House debates
Wednesday, 3 September 2025
Matters of Public Importance
Taxation
3:45 pm
Rebekha Sharkie (Mayo, Centre Alliance) Share this | Hansard source
How income tax is applied in Australia ultimately shapes our society, our economy, where we live, how we live and even our family composition. Over the decades, incentives for living in regional Australia have diminished. Zone tax offsets were first introduced in 1945 to compensate for climatic hardships, isolation and higher living costs in rural Australia. The tax offset amount hasn't increased since 1993-94. That's over 30 years with absolutely no indexation. Current annual offset rates are just $338 for zone A and $57 for zone B. The relative value has eroded over time and now has a minimal effect on migration or residential decisions. We have huge regional workforce shortages despite the regions being the best place to raise families.
Advocates are calling for fresh incentives to reinvigorate regional Australia. Westpac's CEO proposed tax-free zones or indexed offsets to attract teachers and nurses to regional Australia. Mark Bouris from Yellow Brick Road suggested revamped zonal incentives—for example, a rebate of $1,500 or $2,000 for regional relocation. This would provide greater equity. Regional Australians do not get a fair share of government spending; in health spending alone, there is a gap of over $8 billion. Meaningful tax incentives for regional Australians will help draw people to the regions and will go some way to addressing this inequity.
We have a system that penalises older Australians who are entitled to the pension but who would like to remain in the workforce. National Seniors Australia, with Deloitte modelling, found that, if just 10 per cent of pensioners took up or increased their work hours, the economy would benefit from an additional 209,000 workers and the government would in fact receive a small boost to fiscal aggregates. It would add benefit to the economy and no cost to the government. If the initiative were confined to just the healthcare and social assistance sectors, there would be a boost of 25,000 workers.
For example, Heather is 68. She works casually as a registered nurse. She would be happy to work additional hours. Her employer would welcome her increased availability. Heather wants to work more hours to boost her income, but she finds the 50 cents in the dollar punitive and the Centrelink reporting burdensome, so she doesn't take the shifts.

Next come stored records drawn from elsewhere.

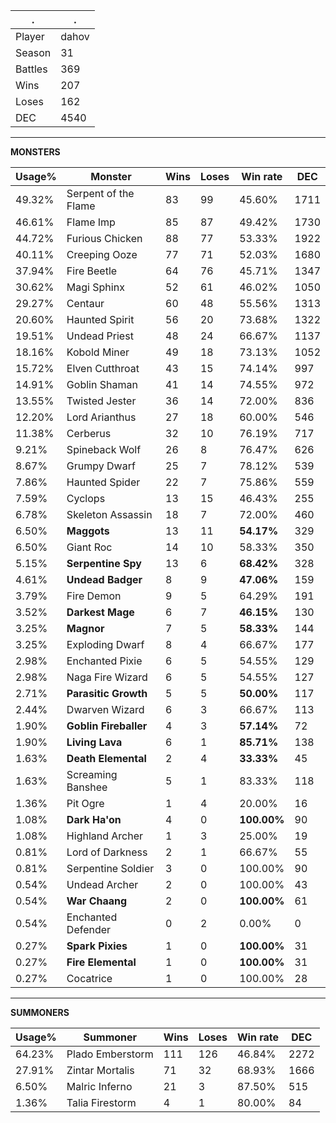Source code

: .|.
|-|-
Player|dahov
Season|31
Battles|369
Wins|207
Loses|162
DEC|4540

---
**MONSTERS**

Usage%|Monster|Wins|Loses|Win rate|DEC|
-|-|-|-|-|-|
49.32%|Serpent of the Flame|83|99|45.60%|1711|
46.61%|Flame Imp|85|87|49.42%|1730|
44.72%|Furious Chicken|88|77|53.33%|1922|
40.11%|Creeping Ooze|77|71|52.03%|1680|
37.94%|Fire Beetle|64|76|45.71%|1347|
30.62%|Magi Sphinx|52|61|46.02%|1050|
29.27%|Centaur|60|48|55.56%|1313|
20.60%|Haunted Spirit|56|20|73.68%|1322|
19.51%|Undead Priest|48|24|66.67%|1137|
18.16%|Kobold Miner|49|18|73.13%|1052|
15.72%|Elven Cutthroat|43|15|74.14%|997|
14.91%|Goblin Shaman|41|14|74.55%|972|
13.55%|Twisted Jester|36|14|72.00%|836|
12.20%|Lord Arianthus|27|18|60.00%|546|
11.38%|Cerberus|32|10|76.19%|717|
9.21%|Spineback Wolf|26|8|76.47%|626|
8.67%|Grumpy Dwarf|25|7|78.12%|539|
7.86%|Haunted Spider|22|7|75.86%|559|
7.59%|Cyclops|13|15|46.43%|255|
6.78%|Skeleton Assassin|18|7|72.00%|460|
6.50%|**Maggots**|13|11|**54.17%**|329|
6.50%|Giant Roc|14|10|58.33%|350|
5.15%|**Serpentine Spy**|13|6|**68.42%**|328|
4.61%|**Undead Badger**|8|9|**47.06%**|159|
3.79%|Fire Demon|9|5|64.29%|191|
3.52%|**Darkest Mage**|6|7|**46.15%**|130|
3.25%|**Magnor**|7|5|**58.33%**|144|
3.25%|Exploding Dwarf|8|4|66.67%|177|
2.98%|Enchanted Pixie|6|5|54.55%|129|
2.98%|Naga Fire Wizard|6|5|54.55%|127|
2.71%|**Parasitic Growth**|5|5|**50.00%**|117|
2.44%|Dwarven Wizard|6|3|66.67%|113|
1.90%|**Goblin Fireballer**|4|3|**57.14%**|72|
1.90%|**Living Lava**|6|1|**85.71%**|138|
1.63%|**Death Elemental**|2|4|**33.33%**|45|
1.63%|Screaming Banshee|5|1|83.33%|118|
1.36%|Pit Ogre|1|4|20.00%|16|
1.08%|**Dark Ha'on**|4|0|**100.00%**|90|
1.08%|Highland Archer|1|3|25.00%|19|
0.81%|Lord of Darkness|2|1|66.67%|55|
0.81%|Serpentine Soldier|3|0|100.00%|90|
0.54%|Undead Archer|2|0|100.00%|43|
0.54%|**War Chaang**|2|0|**100.00%**|61|
0.54%|Enchanted Defender|0|2|0.00%|0|
0.27%|**Spark Pixies**|1|0|**100.00%**|31|
0.27%|**Fire Elemental**|1|0|**100.00%**|31|
0.27%|Cocatrice|1|0|100.00%|28|

---
**SUMMONERS**

Usage%|Summoner|Wins|Loses|Win rate|DEC|
-|-|-|-|-|-|
64.23%|Plado Emberstorm|111|126|46.84%|2272|
27.91%|Zintar Mortalis|71|32|68.93%|1666|
6.50%|Malric Inferno|21|3|87.50%|515|
1.36%|Talia Firestorm|4|1|80.00%|84|
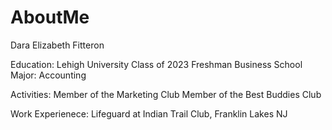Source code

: # AboutMe
Dara Elizabeth Fitteron

Education:
Lehigh University Class of 2023
Freshman
Business School 
Major: Accounting

Activities:
Member of the Marketing Club
Member of the Best Buddies Club

Work Experienece:
Lifeguard at Indian Trail Club, Franklin Lakes NJ
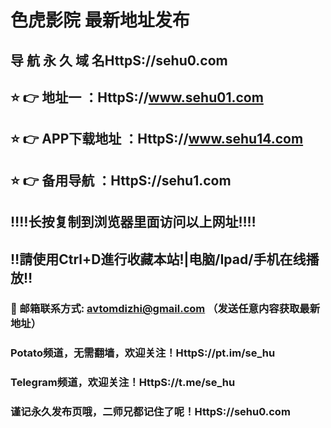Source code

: # 色虎影院 最新地址发布 
## 导 航 永 久 域 名HttpS://sehu0.com
## ⭐️ 👉 地址一 ：HttpS://www.sehu01.com
## ⭐️ 👉 APP下载地址 ：HttpS://www.sehu14.com
## ⭐️ 👉 备用导航 ：HttpS://sehu1.com
## ‼️‼️长按复制到浏览器里面访问以上网址‼️‼️
## ‼️請使用Ctrl+D進行收藏本站!|电脑/Ipad/手机在线播放‼️
### 📧 邮箱联系方式: avtomdizhi@gmail.com （发送任意内容获取最新地址）
### Potato频道，无需翻墙，欢迎关注！HttpS://pt.im/se_hu
### Telegram频道，欢迎关注！HttpS://t.me/se_hu
### 谨记永久发布页哦，二师兄都记住了呢！HttpS://sehu0.com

Workforce participation in Australia for those aged over 65 is just 15 per cent. In New Zealand it's 25 per cent. Not all but many older Australians do want to continue to be in the workforce in some capacity after age 67. The current Centrelink and tax policies penalise older workers and contribute to age discrimination. Reform would increase incomes and savings of lower-wealth pensioners, particularly women, and help to meet growing demand for care workers, teachers, nurses and a whole range of skill-shortage areas.
Australia's fertility rate has dropped to a record low of around 1.5 babies per woman. Our birthrate is a good litmus test, I think, on the confidence of our nation. We want Australian families. We want couples to raise little Australians. Many couples in my community tell me they simply can't afford to have a family. Nearly half, 49 per cent, of young Australians cite the expense of raising children as a major obstacle to doing so. Over half of Australians under 35 have delayed parenthood due to cost pressures. Child care in Australia consumes above the OECD average as a share of household expenses. We provide no meaningful tax incentives for families with young children. We do not offer income splitting, nor do we have any tax offsets.
Income splitting—where the burden of tax is shared across a couple, combining their incomes and then dividing—creates fairness, because the same family income can have two very different tax bills. For example, one family with a whole family income of $200,000, with both earning $100,000, will have a combined tax bill of just over $41,000, whereas another family with the same total income of $200,000, but in which one of the parents is raising children at home and the other is earning the $200,000, pays $56,000 in tax. That's nearly a $15,000 difference. This is unfair.
There are 13 OECD nations that allow income splitting, including the United States, France, Germany, Ireland, Norway, Poland and Spain. Australia should be one of them. Out-of-pocket expenses for child care, whether it's day care or vacation care, are a legitimate work expense, yet we don't allow families to claim this expense on their tax return. We should.
We should be doing everything we can to encourage working families to thrive. Income splitting and assisting with childcare expenses—classing them as a workplace deduction—would go a long way with regard to tax policy solutions.